I've been doing a lot of thinking the last few days about the computer and the world of the internet and I've come to the conclusion that I need to revise the way in which I use them. It's hard to really get to know someone properly online unless you're exchanging real emails on a one-to-one basis, but it is easy to *think* you know people and then be disappointed and disillusioned. I need to withdraw from virtual worlds a bit, even if that means feeling a bit isolated for a while. Better honestly isolated than feeling the delusion of support.

And so to books. Reading and writing are huge parts of my life which I ahven't really alluded to much on my blogs up until now. So, more discussion of what I'm reading and writing. Recently, I read Living with Honour: A Pagan Ethics which was a very dense and thoughtful read and has caused me to reflect on some aspects of my life and think very hard about others. In broad terms, I generally agreed with many of the author's points as I have in her previous books.
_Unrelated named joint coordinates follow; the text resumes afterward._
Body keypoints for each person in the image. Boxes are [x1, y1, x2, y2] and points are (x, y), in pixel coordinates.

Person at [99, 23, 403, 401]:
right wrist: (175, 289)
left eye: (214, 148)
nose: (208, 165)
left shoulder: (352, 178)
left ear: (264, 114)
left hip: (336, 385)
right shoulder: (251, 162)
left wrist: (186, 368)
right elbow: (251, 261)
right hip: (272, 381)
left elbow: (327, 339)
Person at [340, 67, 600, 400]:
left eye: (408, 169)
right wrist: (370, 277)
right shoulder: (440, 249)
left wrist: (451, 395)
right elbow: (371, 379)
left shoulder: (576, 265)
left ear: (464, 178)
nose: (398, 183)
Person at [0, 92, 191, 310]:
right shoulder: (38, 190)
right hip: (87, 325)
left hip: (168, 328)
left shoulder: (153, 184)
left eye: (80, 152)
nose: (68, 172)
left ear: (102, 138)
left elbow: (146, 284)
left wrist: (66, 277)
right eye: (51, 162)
I've also seen her speak on various occasions so I felt her voice and her passion come through the text which may otherwise have become rather too mystic and abstract. I'm still struggling with some issues raised by the book, which is usually the sign of a good book - sanctity and the practical consequences of animist views are areas I've always struggled to get my head round, but I'd really recommend the book, not only to Pagans as many of the issues raised are relevant to any person of faith, especially perhaps the more environmentally-based faiths such as Buddhism and simple ones such as Quakerism.

I've just finished The Fourth Bear (Nursery Crime Adventures 2) which is the first Jasper Fforde book I have read. I've always been a science-fiction fan but this is different from most I ahve read before. I suppose the nearest other authors to compare it to are Terry Pratchett and Douglas Adams in that it is stuffed full of puns, jokes and allusions to all kinds of literary and general knowledge. However, unlike those two authors, I felt that Fforde sacrificed characterisation and the flow of the story for this humour. The characters' post-modern awareness of being characters in a book and comments of the author's skill or otherwise was very jarring for me, as I like to lose myself in a book and its world. But it is a valid literary device which others may well enjoy, so for that reason I would recommend it.